Bref, c'est pour te dire ma fille que tout ce charabia, les hommes l'ont imaginé, et à force de les reépéter, ils ont fini par y croire. Dieu existe, mais c'est un gamin qui joue fourmilière. J'ai tué parce que je voulais tuer, personne ne m'a forcé au meutre. Tu ne peux pas savoir ce que je ressenti en commetant mon premier crime ; j'étais fier, j'avais la sensation d'être utile à l'humanité, d'avoir posé un acte que seuls les vrais hommes sont capables de faire : j'avais le pouvoir d'ôter des vies. Tous ceux que j'ai tués méritaient la mort. Je n'ai pas tué pour de l'argent, car l'argent ne me satisfait qu'en partie. J'ai tué pour l'émotion; il en faut des couilles pour appuyer sur gachette. Je n'ai aucun remords. Seuls les assasins en ont. J'ai pris goût à chaque minute de ma vie, chaque seconde m'a été un plaisir. Pourtant je n'ai qu'un seul regret, c'est que tu ne m'aies jamais compris. Tu n'as jamais voulu voir en moi le génie que j'étais, l'artiste de la mort. Il fallait débarrasser ce monde de certains êtres qui le polluaient, je m'étais donné cette mission, j'ai fait tout monpossible pour la remplir, tu ne peux pas m'en blâmer. J'ai donné un sens à ma vie, un but, une direction. Si tu t'étais mise en opposition à ma mission, je t'aurais tuée. Sans regrets. Pour le commun des mortels, mon exécution serait une punition, mais ils ne pourront jamais me punir plus que je me suis puni moi-même.

 

Ma mort sera ma liberté, car l'homme naît et vit en esclavage. Je m'en vais le coeur léger, espérant que, même si tu me hais, tu garderas une image propre de l'homme qui n'a été ton père que sur un bout de papier. Ne viens sur ma tombe que lorsque tu auras compris ma vie et réussi la tienne. Ma vie a été parfaite, à contresens, mais parfaite. Je suis une légende, ne meurt jamais..."

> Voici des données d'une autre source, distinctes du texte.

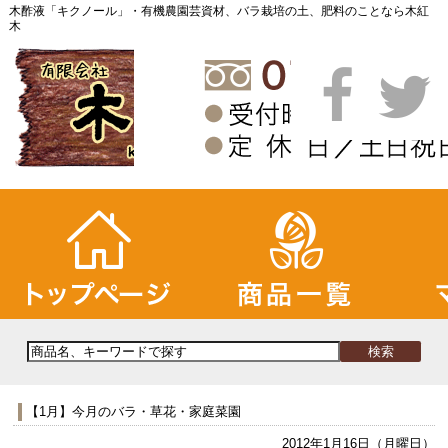
木酢液「キクノール」・有機農園芸資材、バラ栽培の土、肥料のことなら木紅
木
【1月】今月のバラ・草花・家庭菜園
2012年1月16日（月曜日）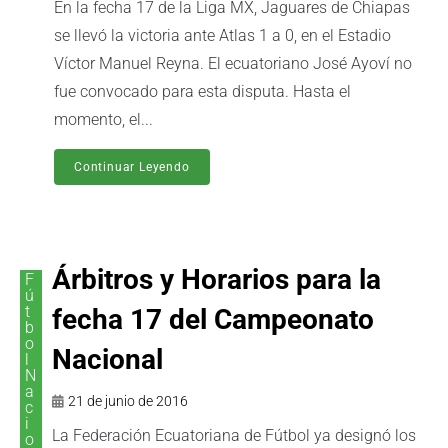
En la fecha 17 de la Liga MX, Jaguares de Chiapas
se llevó la victoria ante Atlas 1 a 0, en el Estadio
Víctor Manuel Reyna. El ecuatoriano José Ayoví no
fue convocado para esta disputa. Hasta el
momento, el...
Continuar Leyendo
Árbitros y Horarios para la
F
ú
t
fecha 17 del Campeonato
b
o
Nacional
l
N
a
21 de junio de 2016
c
i
La Federación Ecuatoriana de Fútbol ya designó los
o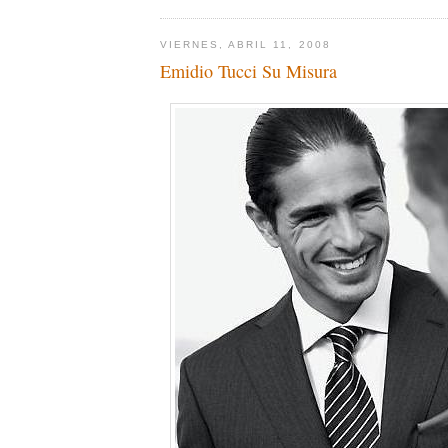
VIERNES, ABRIL 11, 2008
Emidio Tucci Su Misura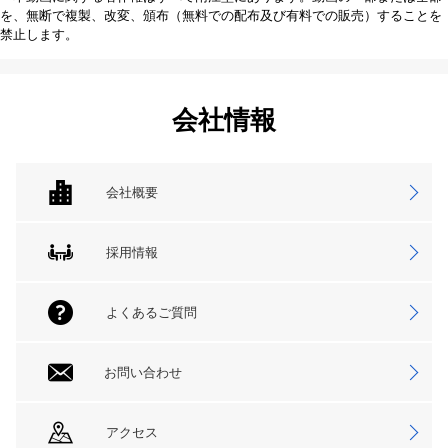
を、無断で複製、改変、頒布（無料での配布及び有料での販売）することを
禁止します。
会社情報
会社概要
採用情報
よくあるご質問
お問い合わせ
アクセス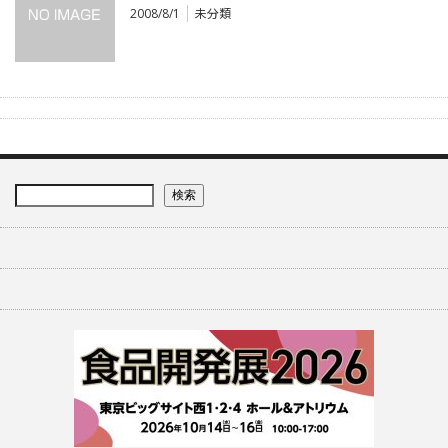
2008/8/1
未分類
検索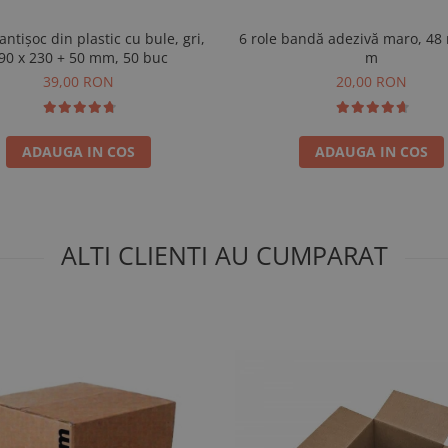
 antișoc din plastic cu bule, gri,
6 role bandă adezivă maro, 48
90 x 230 + 50 mm, 50 buc
m
39,00 RON
20,00 RON
ADAUGA IN COS
ADAUGA IN COS
ALTI CLIENTI AU CUMPARAT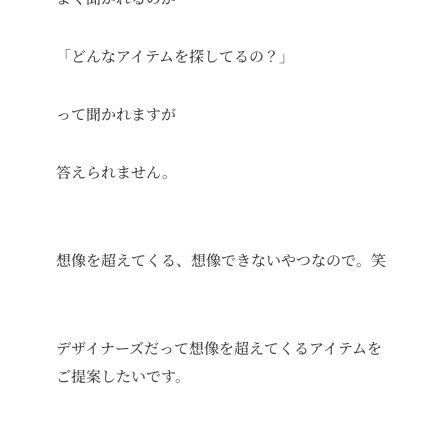
「どんなアイテムを探してるの？」
って聞かれますが
答えられません。
想像を超えてくる、想像できないやつなので。笑
デザイナーズだって想像を超えてくるアイテムを
ご提案したいです。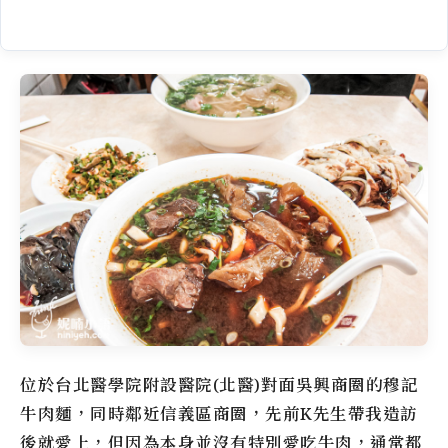
位於台北醫學院附設醫院(北醫)對面吳興商圈的
穆
記
牛肉麵
，同時鄰近信義區商圈，先前K先生帶我造訪
後就愛上，但因為本身並沒有特別愛吃牛肉，通常都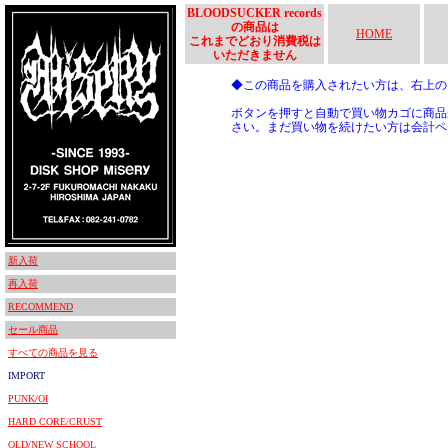
BLOODSUCKER records
の商品は
HOME
これまでどおり消費税は
いただきません
◆この商品を購入されたい方は、右上
ボタンを押すと自動で買い物カゴに商品
さい。まだ買い物を続けたい方は会計ペ
新入荷
再入荷
RECOMMEND
セール商品
すべての商品を見る
IMPORT
PUNK/OI
HARD CORE/CRUST
OLD/NEW SCHOOL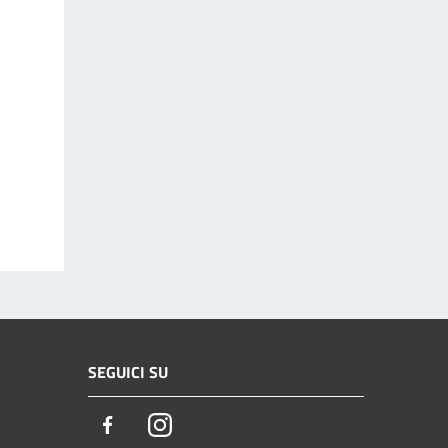
SEGUICI SU
Facebook
Instagram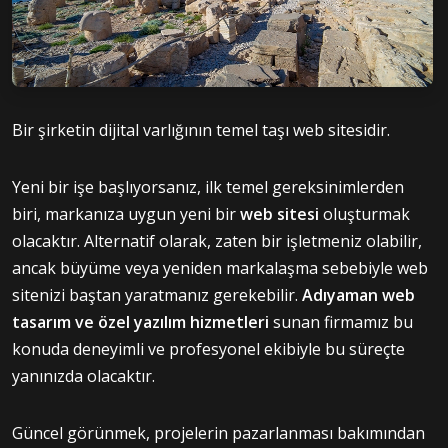
Bir şirketin dijital varlığının temel taşı web sitesidir.
Yeni bir işe başlıyorsanız, ilk temel gereksinimlerden
biri, markanıza uygun yeni bir
web sitesi
oluşturmak
olacaktır. Alternatif olarak, zaten bir işletmeniz olabilir,
ancak büyüme veya yeniden markalaşma sebebiyle web
sitenizi baştan yaratmanız gerekebilir.
Adıyaman web
tasarım ve özel yazılım hizmetleri
sunan firmamız bu
konuda deneyimli ve profesyonel ekibiyle bu süreçte
yanınızda olacaktır.
Güncel görünmek, projelerin pazarlanması bakımından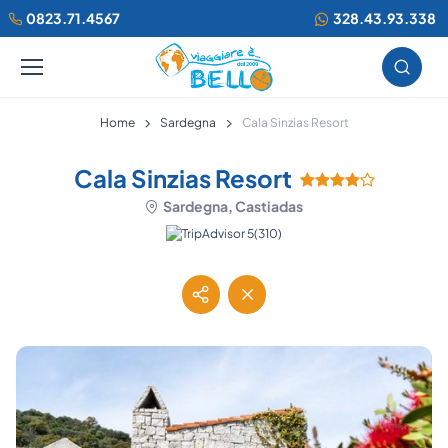
0823.71.4567
328.43.93.338
Home
Sardegna
Cala Sinzias Resort
Cala Sinzias Resort
Sardegna, Castiadas
(310)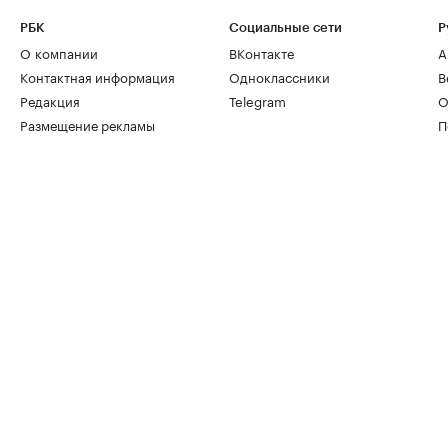
РБК
Социальные сети
Р
О компании
ВКонтакте
А
Контактная информация
Одноклассники
В
Редакция
Telegram
О
Размещение рекламы
П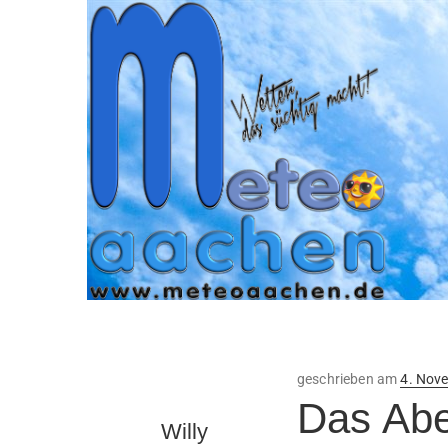
Veröffe
geschrieben am
4. Nov
am
Das Abe
Willy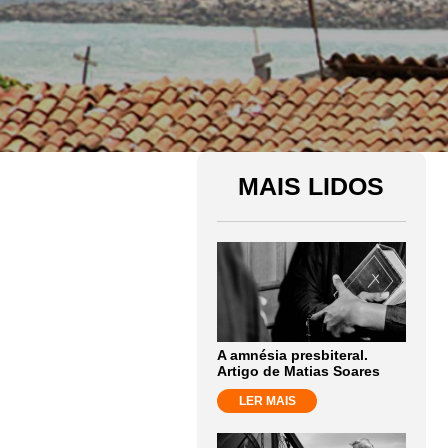
MAIS LIDOS
A amnésia presbiteral.
Artigo de Matias Soares
LER MAIS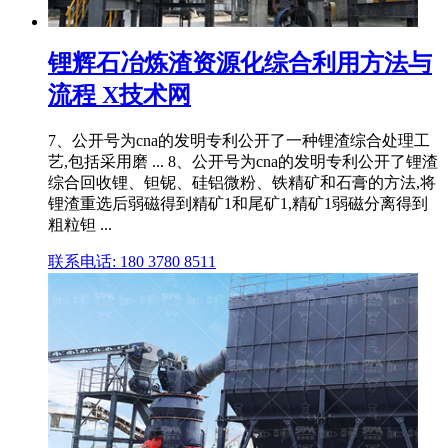
锂辉石冶炼渣资源化综合利用方法与
流程 X技术网
7、公开号为cna的发明专利公开了一种锂渣综合处理工
艺,包括采用磨 ... 8、公开号为cna的发明专利公开了锂渣
综合回收锂、钽铌、硅铝微粉、铁精矿和石膏的方法,将
锂渣重选后弱磁得到精矿1和尾矿1,精矿1弱磁分离得到
粗粒钽 ...
联系电话: 180 3780 8511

André Riffin plia le papier et le baisa. Il entendit des pas qui se rapprochaient de sa cellule. Quelques secondes plus tard, la porte s'ouvrit; le gardien réapparait avec un curé d'une trentaine d'années.

 

- Monsieur Riffin, enchaîna le gardien, voici le Père Pillard, il est disposé à vous confesser et à vous administrer le viatique.
 

- Il peut s'approcher, répondit Riffin.

 

- Bien, je vais rester le temps de votre entrevue. Je garde l'oeil ouvert, Riffin, ne tentez pas un mauvais coup.

 

- T'en fais pas , Silas, je ne vais pas dévorer ton moine, s'il veut causer, il peut.

 

Le prêtre s'assit en face du condamné et commenca :

 

- In nomines Padre et Filli et... (c'est du latin)

 

- Ecoutez, mon Père, je n'ai rien contre vos balivernes mais je n'ai pas l'éternité devant moi ; alors si vous pourriez abréger vos trucs, ça ma ferait grand plaisir.
 

- D'accord, mes questions seront courtes. Croyez-vous au pardon ?

 

- Bien sûr ! Du moment que ce n'est pas moi qui pardonne.

 

- Je vois. Lisez-vous la bible ?

 

- La bible est un roman d'une rare qualité littéraire, losrque je m'ennuie j'y jette un coup d'oeil.

 

- Qu'est-ce que vous avez contre Dieu ?

 

- Je n'ai rien contre Dieu, Seulement j'aurais préféré que le Christ soit une femme.

 

- Et pourquoi cela ?

 

- Quoi ! une fille au milieu de douze mecs. Ils l'auraient déchiquetée !

 

Le curé se leva sans dire mot et demanda au gardien de le raccompagner. Riffin, lui, se tordait de rire, c'était le dernier gag de sa vie. Il avait remis au gardien le papier destiné à sa fille. Il était vingt heures, c'était l'heure de dormir. Riffin, seul danss sa cellule, se déshabilla; il commença à se masturber, pour une toute dernière fois... Le lendemain matin, le gardien ouvrit la porte de la cellule pour appoter son déjeuner au prisonnier, il y découvrit Riffin, pendu au plafond, tout nu, un lacet de chaussures au cou.